According to Sen. Salazar’s press release:
Under the U.S. Constitution, for states to enter into interstate compacts, it must be approved by Congress and signed into law by the President. It was approved at the state level in 2006 by the Colorado General Assembly and signed into law by Governor Owens as a part of larger piece of legislation that established Colorado’s Wildfire Preparedness Fund.
This compact, similar to Colorado’s many interstate water compacts, will allow these states to legally share their wildfire resources, allowing better regional wildfire fighting focus. In addition, by entering into this compact, Colorado will also be able to receive support from neighboring states in existing compacts.
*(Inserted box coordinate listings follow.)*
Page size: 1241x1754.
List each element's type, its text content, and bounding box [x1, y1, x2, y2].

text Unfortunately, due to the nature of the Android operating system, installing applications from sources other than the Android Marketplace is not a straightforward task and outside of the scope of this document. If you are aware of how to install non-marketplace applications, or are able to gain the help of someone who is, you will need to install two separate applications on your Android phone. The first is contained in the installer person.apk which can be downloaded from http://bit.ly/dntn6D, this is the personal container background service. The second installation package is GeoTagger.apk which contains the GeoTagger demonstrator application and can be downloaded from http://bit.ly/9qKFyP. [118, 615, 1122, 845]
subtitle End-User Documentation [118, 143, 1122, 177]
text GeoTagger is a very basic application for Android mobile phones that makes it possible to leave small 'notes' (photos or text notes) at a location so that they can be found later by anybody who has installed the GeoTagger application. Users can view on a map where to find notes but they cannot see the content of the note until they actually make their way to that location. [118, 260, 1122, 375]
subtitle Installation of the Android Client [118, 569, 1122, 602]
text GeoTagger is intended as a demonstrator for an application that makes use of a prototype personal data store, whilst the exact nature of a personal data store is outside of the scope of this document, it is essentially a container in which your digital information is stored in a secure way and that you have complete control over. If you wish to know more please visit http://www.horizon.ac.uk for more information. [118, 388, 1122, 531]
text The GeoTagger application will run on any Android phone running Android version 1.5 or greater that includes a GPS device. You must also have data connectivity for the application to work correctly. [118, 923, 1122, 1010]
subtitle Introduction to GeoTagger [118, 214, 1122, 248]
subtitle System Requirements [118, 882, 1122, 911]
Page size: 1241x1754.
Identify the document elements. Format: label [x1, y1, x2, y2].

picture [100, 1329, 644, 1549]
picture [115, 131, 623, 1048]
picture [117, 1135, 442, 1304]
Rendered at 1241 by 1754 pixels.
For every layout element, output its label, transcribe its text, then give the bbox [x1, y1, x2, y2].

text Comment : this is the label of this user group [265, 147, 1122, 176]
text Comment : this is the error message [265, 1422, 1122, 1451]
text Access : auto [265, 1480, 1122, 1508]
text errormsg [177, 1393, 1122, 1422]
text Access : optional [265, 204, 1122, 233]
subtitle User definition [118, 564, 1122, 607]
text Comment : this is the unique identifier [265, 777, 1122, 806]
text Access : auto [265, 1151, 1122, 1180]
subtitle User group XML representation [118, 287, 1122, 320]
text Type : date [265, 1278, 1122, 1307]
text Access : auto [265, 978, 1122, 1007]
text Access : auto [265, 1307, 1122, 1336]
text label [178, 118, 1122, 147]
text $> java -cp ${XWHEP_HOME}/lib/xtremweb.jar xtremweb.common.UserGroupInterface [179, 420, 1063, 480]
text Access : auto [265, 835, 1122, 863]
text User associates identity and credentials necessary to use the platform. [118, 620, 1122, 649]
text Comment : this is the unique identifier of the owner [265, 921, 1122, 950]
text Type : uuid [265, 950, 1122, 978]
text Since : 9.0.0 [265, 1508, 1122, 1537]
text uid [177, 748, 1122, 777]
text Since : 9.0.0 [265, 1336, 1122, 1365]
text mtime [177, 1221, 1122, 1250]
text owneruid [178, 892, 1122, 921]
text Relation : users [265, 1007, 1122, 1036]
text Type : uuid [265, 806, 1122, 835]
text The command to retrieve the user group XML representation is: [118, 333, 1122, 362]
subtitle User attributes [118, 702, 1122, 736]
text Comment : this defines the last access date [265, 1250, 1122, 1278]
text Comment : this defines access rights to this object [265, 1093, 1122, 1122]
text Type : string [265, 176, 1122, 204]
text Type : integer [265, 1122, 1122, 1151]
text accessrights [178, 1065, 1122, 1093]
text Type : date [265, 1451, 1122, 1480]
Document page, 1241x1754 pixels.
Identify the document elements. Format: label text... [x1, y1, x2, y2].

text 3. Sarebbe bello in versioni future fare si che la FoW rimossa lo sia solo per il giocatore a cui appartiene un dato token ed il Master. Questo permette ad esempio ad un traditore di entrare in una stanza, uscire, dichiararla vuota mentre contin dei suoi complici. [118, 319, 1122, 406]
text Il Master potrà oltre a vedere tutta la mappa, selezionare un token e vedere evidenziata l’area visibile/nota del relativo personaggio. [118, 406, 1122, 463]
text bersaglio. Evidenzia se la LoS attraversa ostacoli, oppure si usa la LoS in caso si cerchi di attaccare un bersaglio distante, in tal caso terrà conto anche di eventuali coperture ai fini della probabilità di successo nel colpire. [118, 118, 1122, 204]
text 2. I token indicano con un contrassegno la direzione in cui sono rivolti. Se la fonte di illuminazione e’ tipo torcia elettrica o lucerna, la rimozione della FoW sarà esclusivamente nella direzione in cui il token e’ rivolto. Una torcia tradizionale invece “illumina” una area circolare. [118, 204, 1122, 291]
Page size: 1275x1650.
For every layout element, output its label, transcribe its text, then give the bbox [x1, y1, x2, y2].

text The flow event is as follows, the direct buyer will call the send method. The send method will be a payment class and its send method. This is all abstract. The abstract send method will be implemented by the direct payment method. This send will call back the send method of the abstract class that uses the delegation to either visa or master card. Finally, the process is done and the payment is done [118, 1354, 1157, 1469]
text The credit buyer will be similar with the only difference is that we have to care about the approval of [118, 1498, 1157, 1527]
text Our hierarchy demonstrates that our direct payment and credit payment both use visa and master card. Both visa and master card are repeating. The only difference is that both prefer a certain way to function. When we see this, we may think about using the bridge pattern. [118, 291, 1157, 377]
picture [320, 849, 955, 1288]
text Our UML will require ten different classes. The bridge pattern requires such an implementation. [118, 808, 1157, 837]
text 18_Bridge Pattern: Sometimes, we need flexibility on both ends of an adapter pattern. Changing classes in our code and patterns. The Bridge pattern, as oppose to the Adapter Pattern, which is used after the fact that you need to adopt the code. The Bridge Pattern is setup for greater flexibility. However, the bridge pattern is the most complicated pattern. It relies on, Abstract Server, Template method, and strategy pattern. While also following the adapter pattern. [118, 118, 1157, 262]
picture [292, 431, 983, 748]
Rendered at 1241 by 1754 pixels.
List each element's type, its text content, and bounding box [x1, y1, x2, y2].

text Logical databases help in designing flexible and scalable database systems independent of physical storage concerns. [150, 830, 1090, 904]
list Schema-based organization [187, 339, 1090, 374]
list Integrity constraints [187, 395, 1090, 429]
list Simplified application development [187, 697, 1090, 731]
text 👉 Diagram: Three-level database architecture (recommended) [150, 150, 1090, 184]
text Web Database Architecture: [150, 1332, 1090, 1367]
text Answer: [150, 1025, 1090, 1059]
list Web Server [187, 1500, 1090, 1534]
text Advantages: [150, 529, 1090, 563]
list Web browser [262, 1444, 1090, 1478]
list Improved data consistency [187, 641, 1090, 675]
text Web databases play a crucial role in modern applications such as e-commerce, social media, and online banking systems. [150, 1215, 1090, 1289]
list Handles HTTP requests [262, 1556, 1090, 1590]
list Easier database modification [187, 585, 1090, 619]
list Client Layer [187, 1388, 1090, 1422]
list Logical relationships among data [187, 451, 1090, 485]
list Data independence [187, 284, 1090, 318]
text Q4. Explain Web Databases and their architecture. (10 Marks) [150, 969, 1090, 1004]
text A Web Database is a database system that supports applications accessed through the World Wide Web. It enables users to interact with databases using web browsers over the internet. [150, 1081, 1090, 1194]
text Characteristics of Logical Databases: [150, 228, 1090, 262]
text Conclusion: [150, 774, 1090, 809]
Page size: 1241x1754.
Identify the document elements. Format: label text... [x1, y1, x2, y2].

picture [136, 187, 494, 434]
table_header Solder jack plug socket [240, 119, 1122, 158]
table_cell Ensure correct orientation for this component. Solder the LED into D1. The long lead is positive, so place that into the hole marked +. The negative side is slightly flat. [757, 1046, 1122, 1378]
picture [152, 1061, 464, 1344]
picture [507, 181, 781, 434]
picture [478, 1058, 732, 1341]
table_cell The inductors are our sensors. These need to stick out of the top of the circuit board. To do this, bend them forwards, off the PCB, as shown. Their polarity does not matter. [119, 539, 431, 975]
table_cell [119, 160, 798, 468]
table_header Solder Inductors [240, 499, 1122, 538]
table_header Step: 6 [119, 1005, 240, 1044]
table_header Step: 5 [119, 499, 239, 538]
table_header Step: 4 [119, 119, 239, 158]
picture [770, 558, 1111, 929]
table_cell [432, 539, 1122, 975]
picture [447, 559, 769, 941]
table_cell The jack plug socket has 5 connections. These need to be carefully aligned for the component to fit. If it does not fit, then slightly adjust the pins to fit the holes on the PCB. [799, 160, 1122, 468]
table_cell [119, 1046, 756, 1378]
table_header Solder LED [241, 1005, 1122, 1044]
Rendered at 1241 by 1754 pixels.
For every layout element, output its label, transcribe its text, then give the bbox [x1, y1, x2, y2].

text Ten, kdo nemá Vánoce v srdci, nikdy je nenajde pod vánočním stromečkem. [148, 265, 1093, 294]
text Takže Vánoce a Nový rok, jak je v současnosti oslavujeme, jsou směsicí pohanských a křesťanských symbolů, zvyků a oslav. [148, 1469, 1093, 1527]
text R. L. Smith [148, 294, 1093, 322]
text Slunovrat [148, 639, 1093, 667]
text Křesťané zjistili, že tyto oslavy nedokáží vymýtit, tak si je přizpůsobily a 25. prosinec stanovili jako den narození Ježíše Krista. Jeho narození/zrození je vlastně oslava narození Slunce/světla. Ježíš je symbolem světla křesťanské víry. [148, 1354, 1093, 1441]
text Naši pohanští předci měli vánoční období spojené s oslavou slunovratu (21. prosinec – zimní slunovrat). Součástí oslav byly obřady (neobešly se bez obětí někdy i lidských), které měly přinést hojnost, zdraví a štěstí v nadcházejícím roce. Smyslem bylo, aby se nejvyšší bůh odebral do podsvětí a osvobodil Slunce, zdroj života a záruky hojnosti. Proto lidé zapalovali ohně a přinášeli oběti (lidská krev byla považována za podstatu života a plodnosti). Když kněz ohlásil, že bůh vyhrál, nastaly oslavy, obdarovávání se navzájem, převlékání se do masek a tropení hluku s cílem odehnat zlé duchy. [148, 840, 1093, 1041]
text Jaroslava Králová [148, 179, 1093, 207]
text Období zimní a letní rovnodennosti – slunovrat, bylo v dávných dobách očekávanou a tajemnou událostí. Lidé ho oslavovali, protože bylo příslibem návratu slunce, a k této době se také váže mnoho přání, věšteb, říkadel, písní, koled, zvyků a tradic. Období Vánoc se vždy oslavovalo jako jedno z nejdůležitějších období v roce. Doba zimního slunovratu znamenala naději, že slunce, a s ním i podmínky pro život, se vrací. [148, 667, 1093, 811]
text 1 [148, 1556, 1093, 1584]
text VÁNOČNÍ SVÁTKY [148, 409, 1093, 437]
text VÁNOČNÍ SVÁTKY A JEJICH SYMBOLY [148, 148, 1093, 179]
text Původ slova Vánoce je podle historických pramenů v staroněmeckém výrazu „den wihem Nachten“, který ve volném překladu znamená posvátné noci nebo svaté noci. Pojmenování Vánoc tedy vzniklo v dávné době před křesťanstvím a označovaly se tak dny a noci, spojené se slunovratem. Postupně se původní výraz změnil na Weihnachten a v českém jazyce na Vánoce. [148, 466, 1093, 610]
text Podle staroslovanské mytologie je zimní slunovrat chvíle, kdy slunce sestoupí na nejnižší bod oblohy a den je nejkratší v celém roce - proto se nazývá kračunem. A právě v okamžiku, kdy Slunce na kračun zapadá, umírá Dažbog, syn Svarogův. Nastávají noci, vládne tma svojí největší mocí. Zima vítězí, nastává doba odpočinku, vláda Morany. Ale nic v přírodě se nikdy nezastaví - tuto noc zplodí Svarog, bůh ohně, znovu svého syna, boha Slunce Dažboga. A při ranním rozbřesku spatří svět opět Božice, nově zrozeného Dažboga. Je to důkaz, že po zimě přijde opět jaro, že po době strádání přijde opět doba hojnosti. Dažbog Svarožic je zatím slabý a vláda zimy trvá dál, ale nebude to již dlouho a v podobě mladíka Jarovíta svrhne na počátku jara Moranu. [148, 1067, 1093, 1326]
Working under the umbrella of the national Wildfire Coordinating Group, federal government agencies including the Forest Service, Bureau of Land Management, National Park Service, Bureau of Indian Affairs and others now coordinate their fire fighting response. The West is divided into several wildfire prevention districts — Region One includes Idaho, North and South Dakota, and Montana; Colorado is in Region Two with Wyoming, Nebraska, South Dakota and Kansas.
Agreements in a multi-state agreement can be complex. For instance, in the Region II management handbook contains specifics on wages, fire equipment used and transportation of fire fighters.